An hour ago, we released the results of our free agent crowdsourcing project, in the form of a list sorted by the highest projected contract values. On that list, Tim Lincecum was projected to sign the 10th largest free agent contract of any player this winter, coming in at $40 million over three years, even though it is pretty clear that the Giants are going to make Lincecum a qualifying offer, which will require any team signing him to give up a draft pick and the draft dollars that go along with that spot.
The crowd was not so optimistic about Dan Haren, however. He’s projected to earn $19 million over two years, and the two years is rounded up from an actual estimate of 1.76 seasons, so it might be fair to categorize that as one guaranteed year and the expectation of some kind of vesting or team option. There is basically no chance that the Nationals will make Haren a qualifying offer, so he will come free of draft pick compensation to any signing team.
That’s a pretty huge gap in expected cost, especially once you factor in the draft pick. We’re talking double the guaranteed money, plus whatever value a team places on the draft dollars it is giving up, which will almost certainly translate into a few million of extra lost value. Once you factor in the value of the draft pick, the projected cost difference between the two hurlers is around $25 million. And yet, no matter how you slice their recent performance data, they look pretty darn similar.
Here is a table of their recent performance data, broken up into three different timelines.

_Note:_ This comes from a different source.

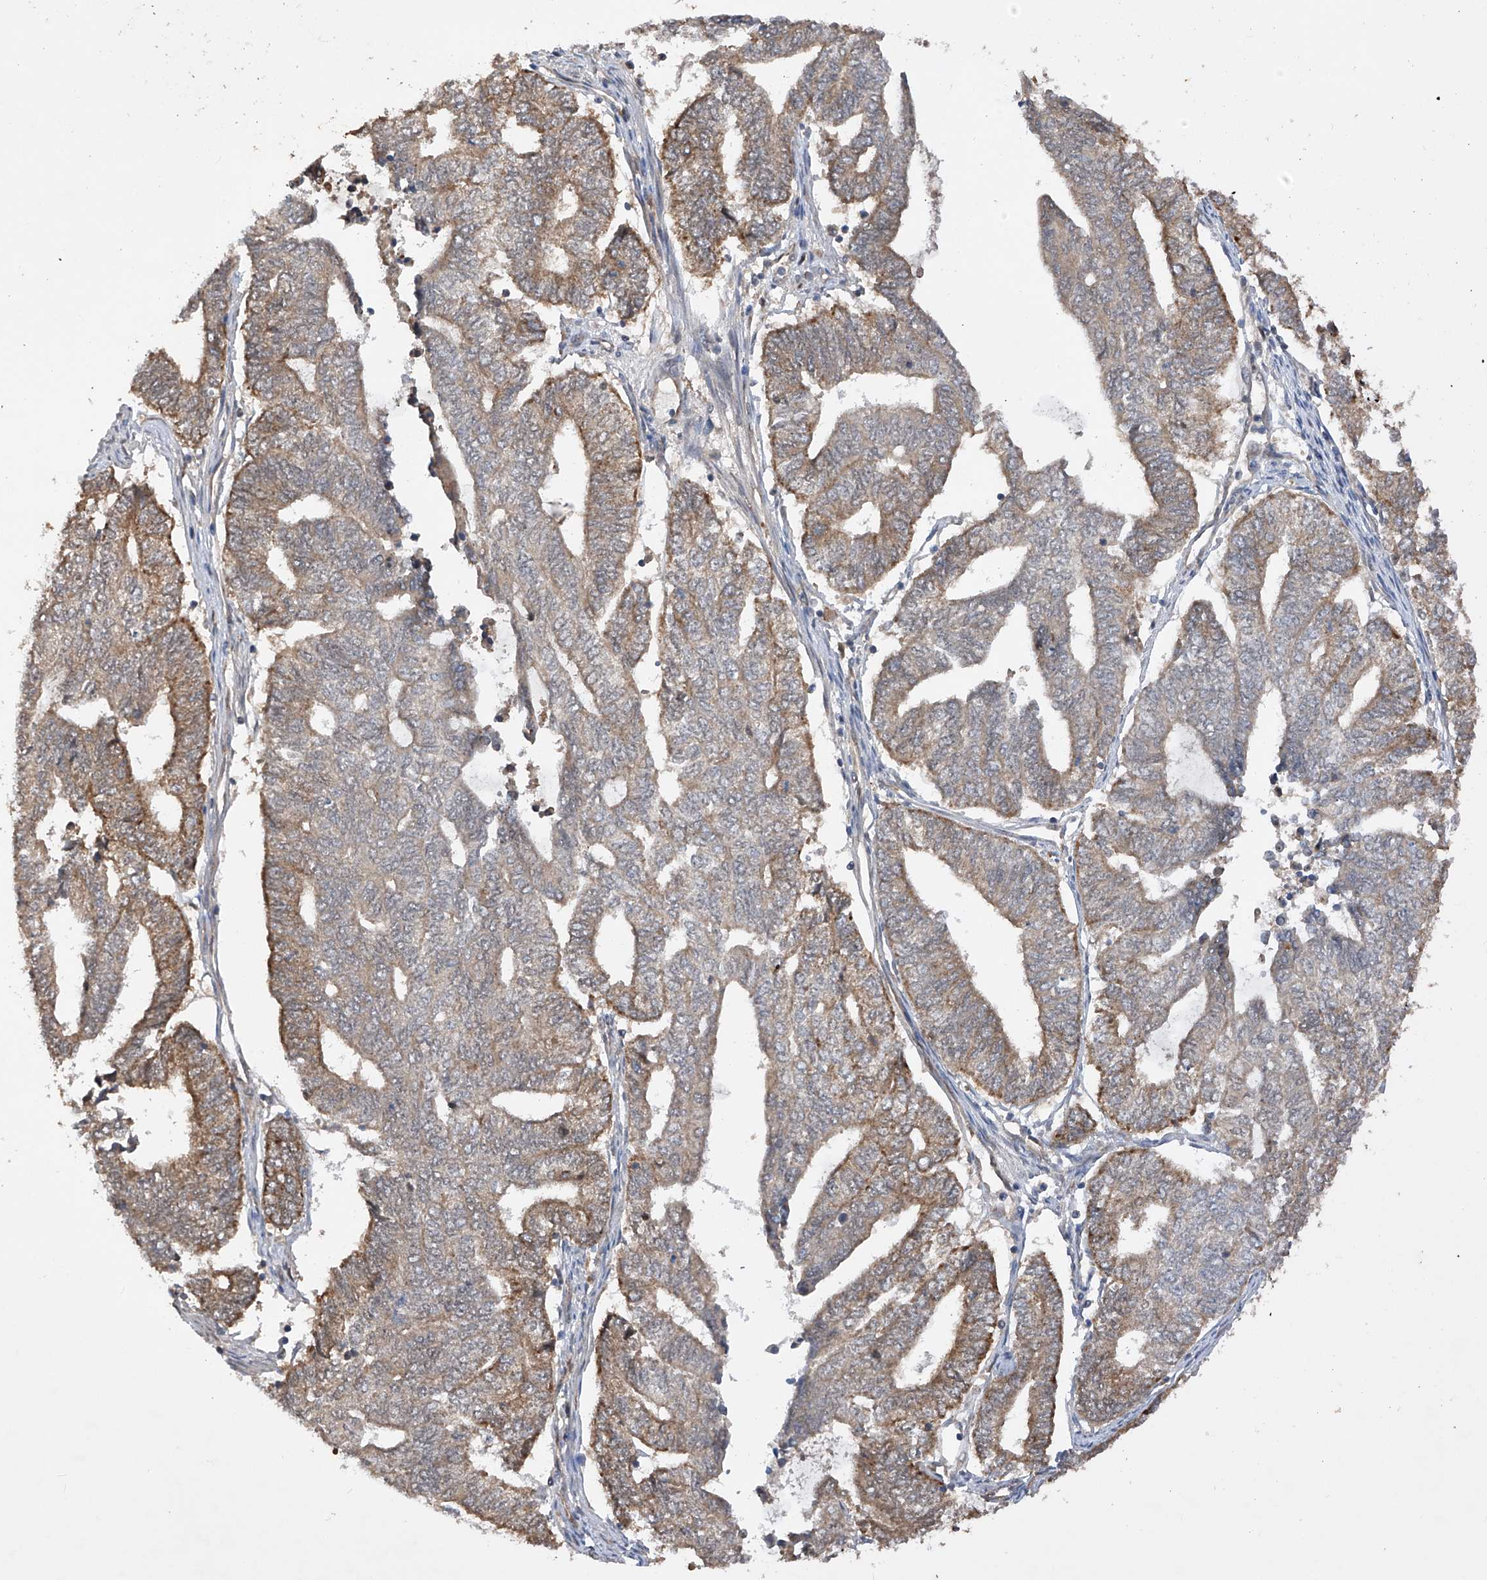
{"staining": {"intensity": "moderate", "quantity": "25%-75%", "location": "cytoplasmic/membranous"}, "tissue": "endometrial cancer", "cell_type": "Tumor cells", "image_type": "cancer", "snomed": [{"axis": "morphology", "description": "Adenocarcinoma, NOS"}, {"axis": "topography", "description": "Uterus"}, {"axis": "topography", "description": "Endometrium"}], "caption": "There is medium levels of moderate cytoplasmic/membranous staining in tumor cells of adenocarcinoma (endometrial), as demonstrated by immunohistochemical staining (brown color).", "gene": "SDHAF4", "patient": {"sex": "female", "age": 70}}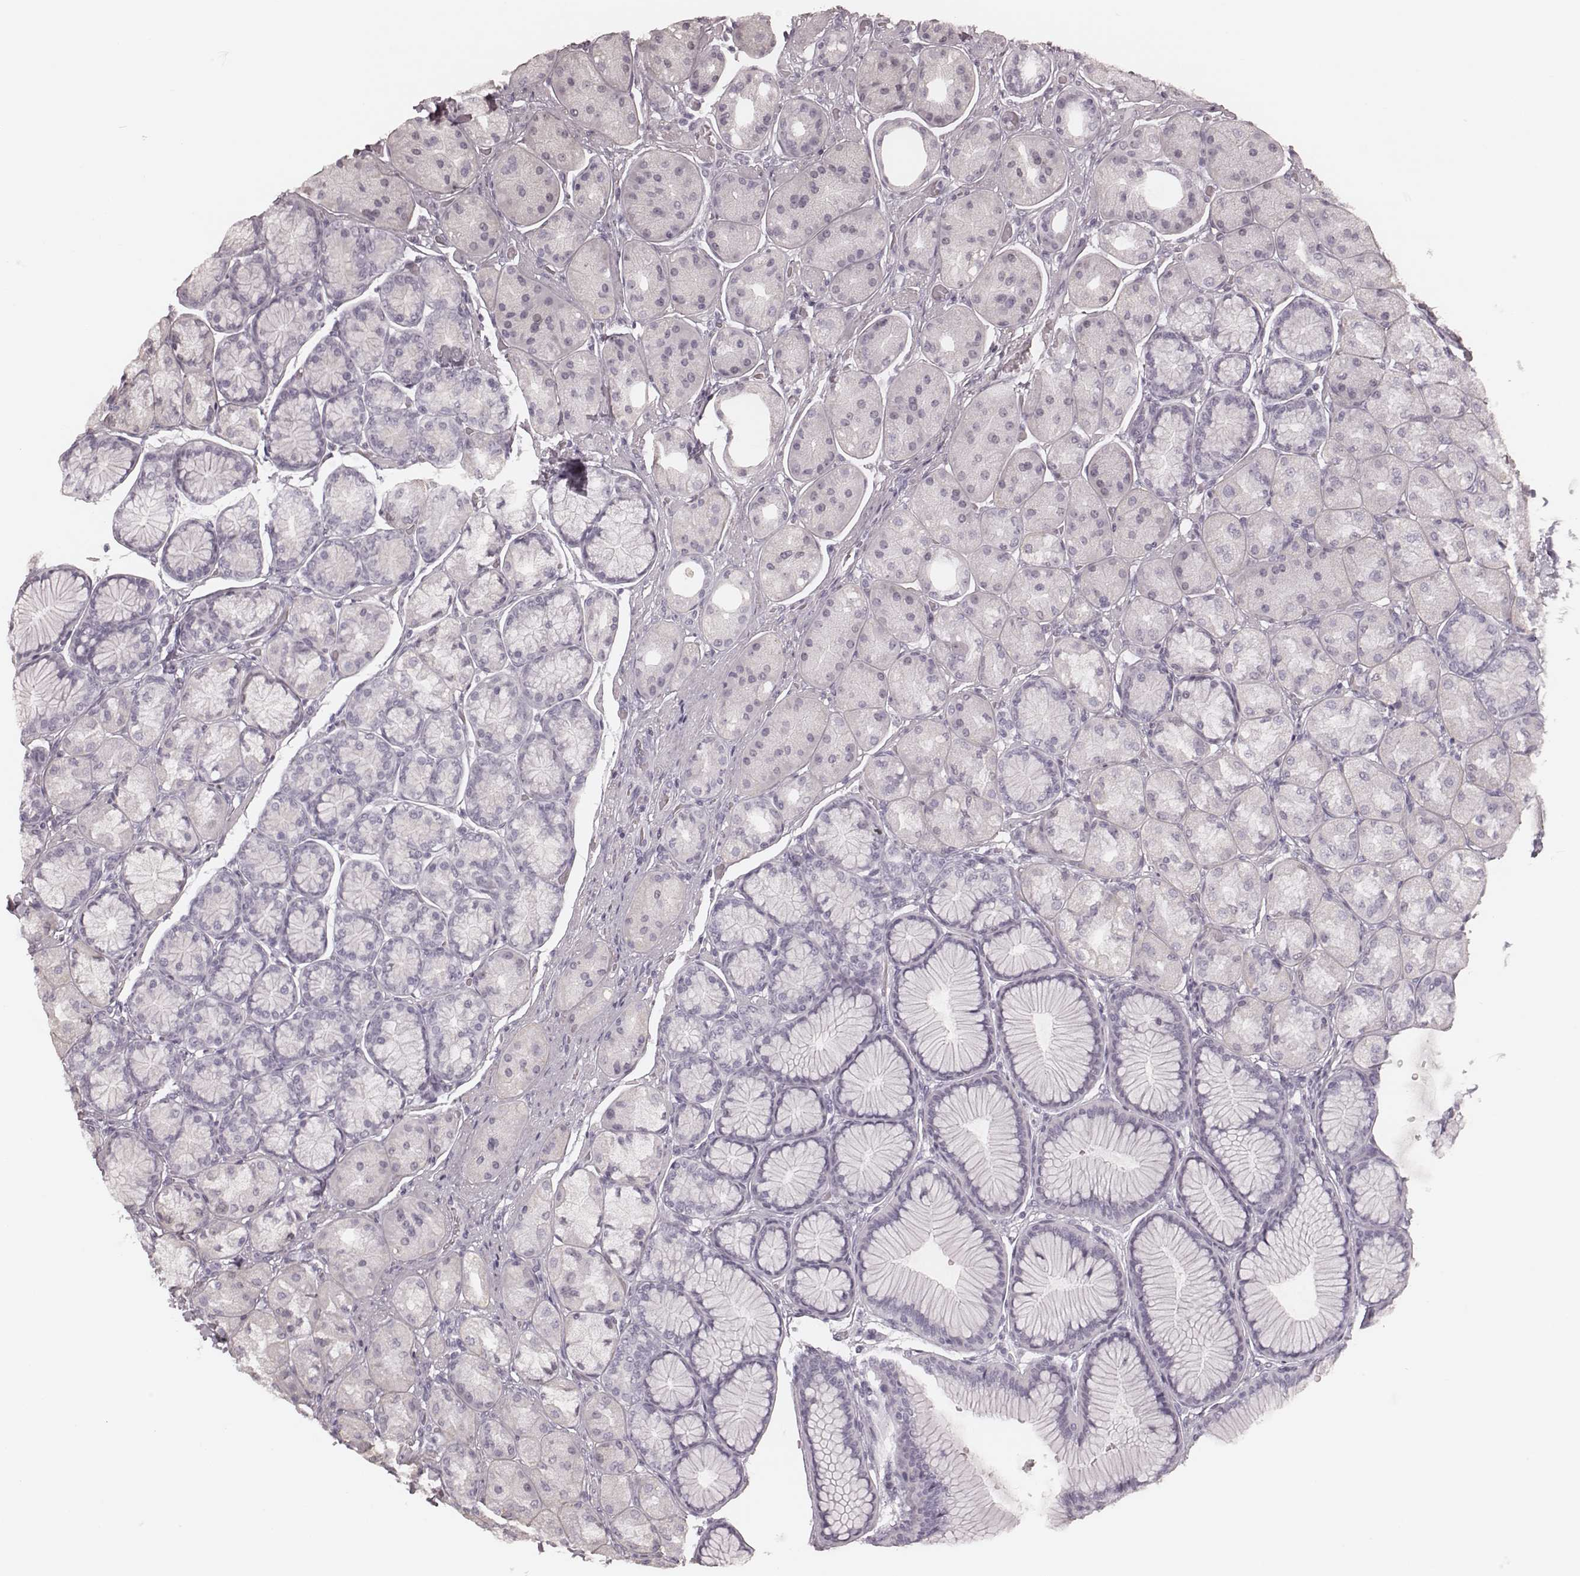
{"staining": {"intensity": "negative", "quantity": "none", "location": "none"}, "tissue": "stomach", "cell_type": "Glandular cells", "image_type": "normal", "snomed": [{"axis": "morphology", "description": "Normal tissue, NOS"}, {"axis": "morphology", "description": "Adenocarcinoma, NOS"}, {"axis": "morphology", "description": "Adenocarcinoma, High grade"}, {"axis": "topography", "description": "Stomach, upper"}, {"axis": "topography", "description": "Stomach"}], "caption": "The photomicrograph exhibits no significant positivity in glandular cells of stomach. (DAB (3,3'-diaminobenzidine) immunohistochemistry visualized using brightfield microscopy, high magnification).", "gene": "KRT74", "patient": {"sex": "female", "age": 65}}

The first line is just 2013 performance, so you can see what both pitchers did last year. Then, below that, we add in 2012 data, so it’s the last two years. And then, finally, we add in 2011, so it’s the last three years. Go ahead and see if you can figure out an area where Lincecum has been better than Haren.
Last year, from a results perspective, they were nearly identical. Their BB/K/GB rates suggest above average performance, but problems with home runs and runner stranding pushed their run totals to something close to replacement level. When you add in 2012 data, the story is basically the same, except Haren takes a bit of a lead by ERA. Toss in 2011, and Haren pulls way ahead by results while maintaining a slight lead in peripherals.
Lincecum gets more strikeouts and more groundballs, but Haren walks half as many batters as Lincecum does. Their HR/FB rates, BABIPs, and LOB% are all nearly identical. The overall packages are pretty similar in terms of expected results, but Haren’s actual results over the last three years have been a little bit better than Lincecum’s. So why do people think Lincecum is worth the Shane Victorino contract — plus the loss of a draft pick — while Haren is settling for something closer to the Joe Blanton deal?
Well, for one thing, there’s age. Haren is nearly four years older than Lincecum and has 600 more big league innings on his arm, so it’s easier to believe that Haren’s recent HR problems are the result of him losing his stuff as he heads towards the end of his career. People are less likely to see long term upside in a guy headed into his age-33 season as well, so even if you bet correctly on Haren being a rebound candidate, you’re probably not getting a long term rotation workhorse, while a bounce back from Lincecum could theoretically put you in position to re-sign a guy who still has several years left as a quality starter.
But, is that potential longer term reward, which you’d have to pay for with a new fancier contract in order to extract value from, really worth the significant cost difference? I don’t think so. I think the perception is that Lincecum is just a better pitcher than Haren, and so in the short term, you’re buying low on a potential ace versus just settling for a hittable end-of-the-rotation starter. That perception could be fueled by a number of things, including the fact that Lincecum’s best years were better than Haren’s best years, and perhaps the lingering memory of back-to-back Cy Young seasons still hold some weight with the crowd.
I’d suggest that Haren’s 2008/2009 seasons in Arizona were nearly as good, however, and that there’s never really been as large of a gap between them as it might appear. Especially once you factor in Haren’s impeccable track record of health — even his DL stint this summer was more of a mental health break than an actual injury — I find it hard to believe that Lincecum is actually that much more of an attractive free agent than Haren. These are the kinds of similar players where one probably shouldn’t have a strong preference either way, and the likely presence of a qualifying offer for Lincecum might even be enough to push you to prefer Haren.
At these expected prices, I wouldn’t have much interest in Lincecum, but I do think Haren might be a nifty bargain. They probably should sign for something much more similar in price to each other than what is projected here. It will be interesting to see how MLB GMs price these two comparable pitchers this winter.